Today's four-cylinder family cars are hardly the dogs they used to be (my point of reference being the mid-90s Accord I drove in high school a car that won me few stoplight-revving contests and even fewer dates). The Legacy gets up and goes without protest, with around-town oomph that's comparable to a four-cylinder Accord or Toyota Camry. At highway speeds, Subaru's continuously variable automatic transmission takes a while to serve up the passing power you asked for, and the same is true on hills. If you prefer to shift your own gears or just want to save $1,000 a six-speed manual comes standard.

The all-wheel-drive system provides a confident grip six-cylinder models get a more sophisticated all-wheel-drive system that's supposed to give the car a more rear-wheel-drive-like experience and the steering wheel carves corners with admirable precision. Unfortunately, those same maneuvers cause excessive body roll, like you'd expect in a Camry. Subaru says suspension tuning is the same across all variants.
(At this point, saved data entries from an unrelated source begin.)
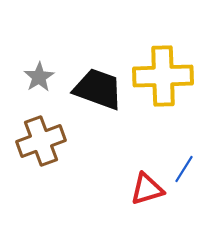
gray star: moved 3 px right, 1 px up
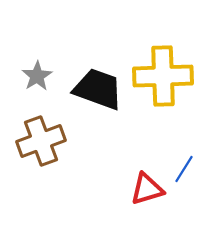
gray star: moved 2 px left, 1 px up
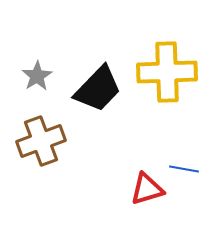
yellow cross: moved 4 px right, 4 px up
black trapezoid: rotated 114 degrees clockwise
blue line: rotated 68 degrees clockwise
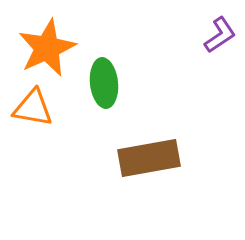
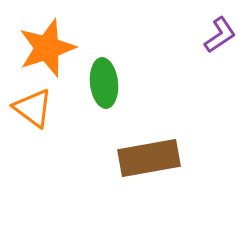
orange star: rotated 6 degrees clockwise
orange triangle: rotated 27 degrees clockwise
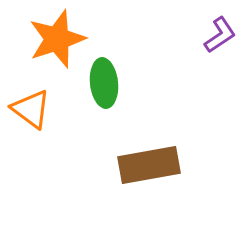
orange star: moved 10 px right, 9 px up
orange triangle: moved 2 px left, 1 px down
brown rectangle: moved 7 px down
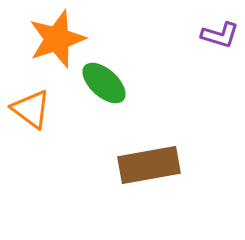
purple L-shape: rotated 51 degrees clockwise
green ellipse: rotated 42 degrees counterclockwise
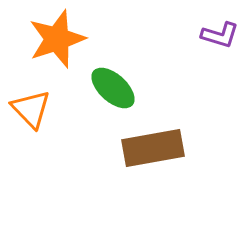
green ellipse: moved 9 px right, 5 px down
orange triangle: rotated 9 degrees clockwise
brown rectangle: moved 4 px right, 17 px up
Ride quality is good and wind noise is low, but road noise with my test car's 17-inch wheels seemed loud. Above 70 mph, crosswinds can make the steering wheel a bit jittery. I spent a good chunk of time on the interstate making minor corrections to stay on course. The Camry has its own problems mostly its numb, lollygagging highway steering but the Accord feels more settled than the other two.

Four-wheel-disc antilock brakes are standard, with turbo and six-cylinder models getting beefier discs. My Legacy's brakes worked well, with a linear pedal feel and decent stopping power.

Gas mileage, at an EPA-estimated 23/31 mpg city/highway with the CVT, is better than last year's four-speed automatic Legacy, but it trails segment leaders like the 33-mpg Camry and Chevrolet Malibu and the 34-mpg Ford Fusion. Subaru's standard all-wheel drive adds weight. With that in mind, its mileage is hardly below par: The all-wheel-drive Fusion's best mpg numbers are 18/25 mpg (though that's with a V-6 engine). Ford doesn't offer all-wheel drive with the four-cylinder, so the Legacy's price of entry for an all-wheel-drive midsize sedan is roughly $8,000 less than Ford's, with 5 mpg of fuel savings to boot.

The Legacy's gas mileage with a manual transmission and non-turbo four-cylinder is 19/27 mpg. Trade the 170-horsepower four-cylinder for either of the more powerful drivetrains the 256-hp six-cylinder with a five-speed automatic or a 265-hp, turbo four-cylinder with a six-speed manual and mileage drops to 18/25 mpg.

Horsepower fans, take note: The turbocharged Legacy requires premium fuel. Other drivetrains use regular gas.